■ **WORK TASK**
Which lines in the records below contain the word "True"? List each such line in full.

[Chart-based quiz items]
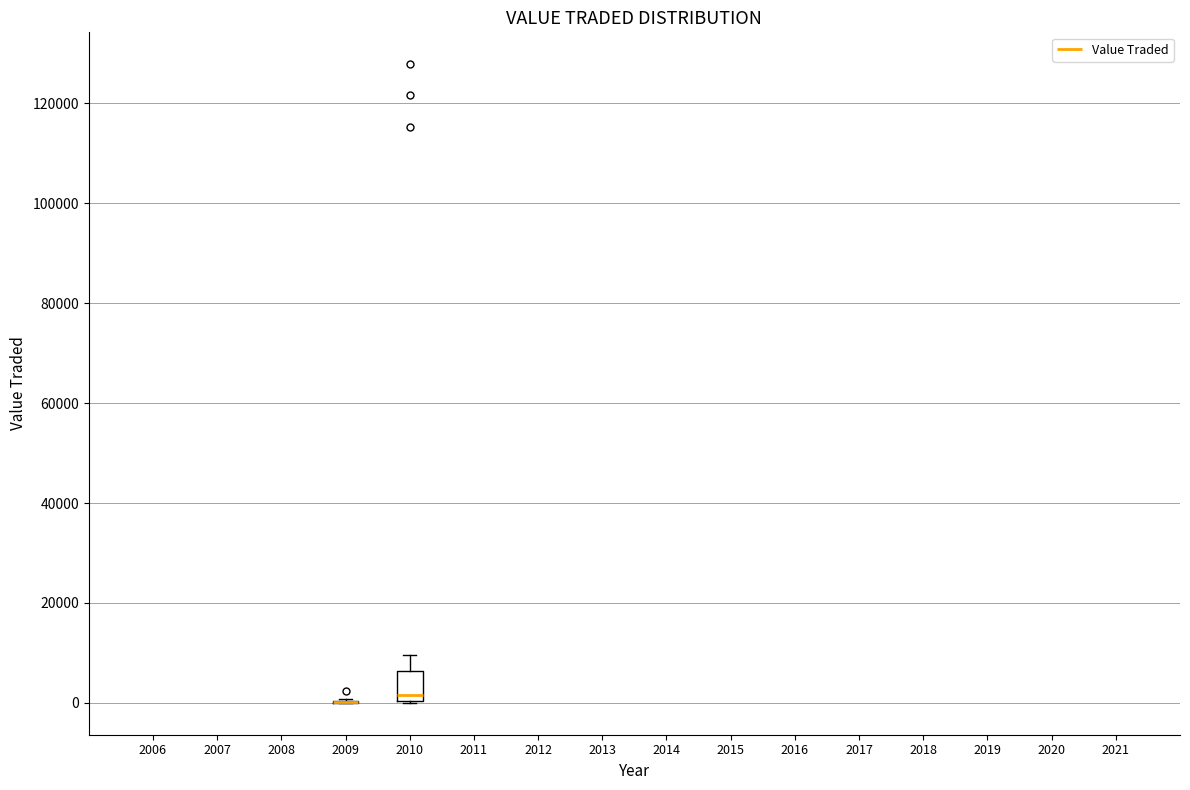

Reading left to right, read every box against the y-axis: the position of its median line, the range the box covers, and the ends of its whiskers. The values are not printed on the chart, so give them approximately, as read against the axis.

2009: box collapsed to a line at 0, whiskers 0 to 0
2010: median 2000, box 0 to 6000, whiskers 0 to 10000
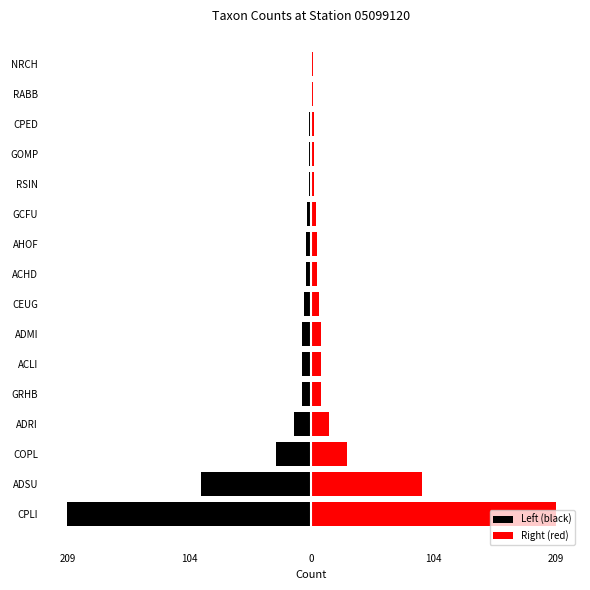

What is the maximum value shown in the chart?

209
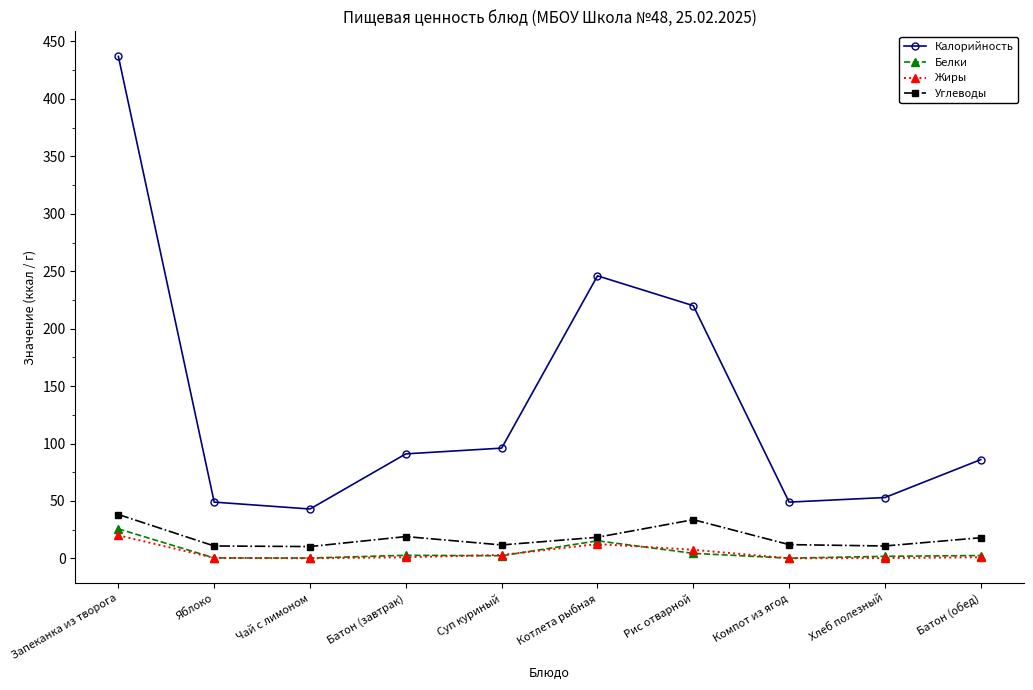

The Жиры series shows 12.5 at Котлета рыбная. True or false?

True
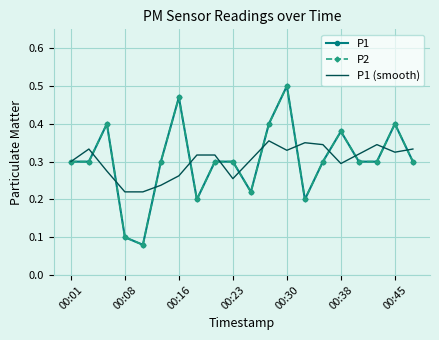

At how many categories does at least one series exceed 0?

20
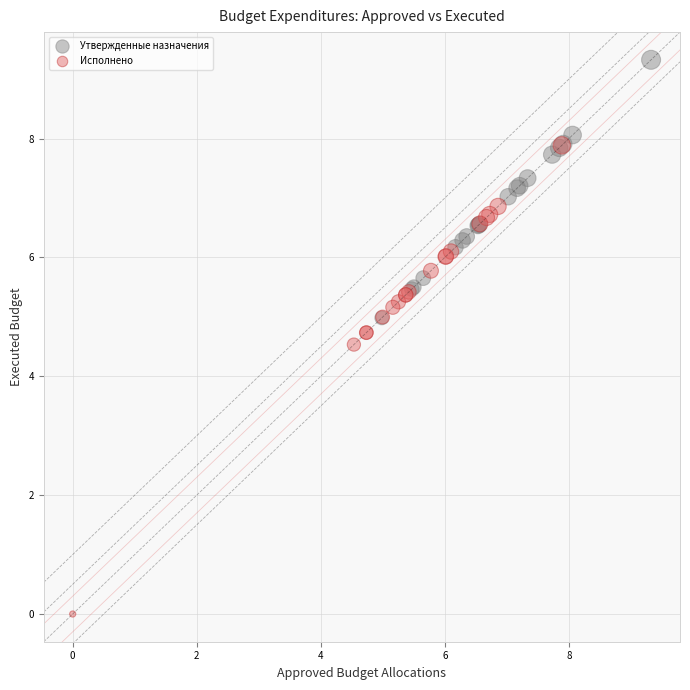

Which series contains the highest Y value?

Утвержденные назначения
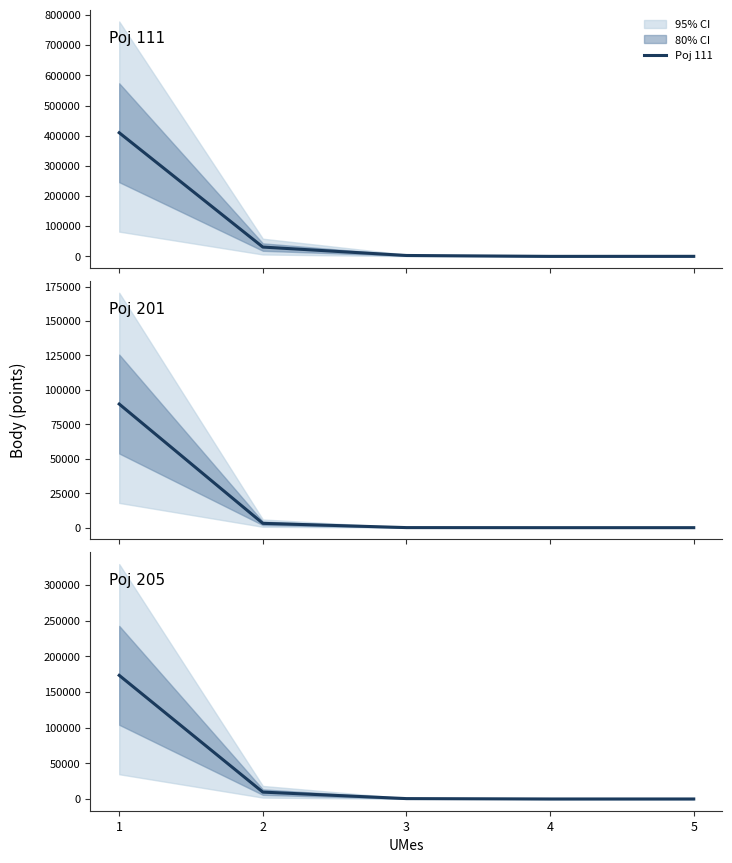

Which series has the largest range (max minus min)?

Poj 111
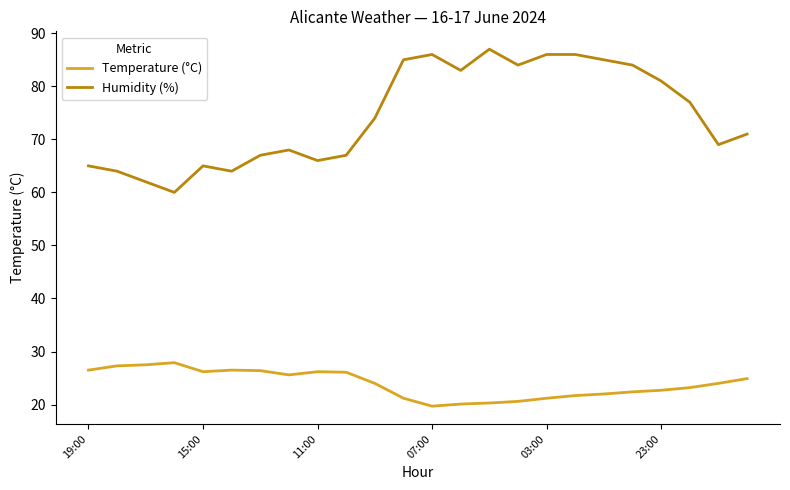

What is the difference between the maximum and minimum values in the Humidity (%) series?

27.0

■ **ANSWER BELOW**
The Жиры series shows 12.5 at Котлета рыбная. True or false?
True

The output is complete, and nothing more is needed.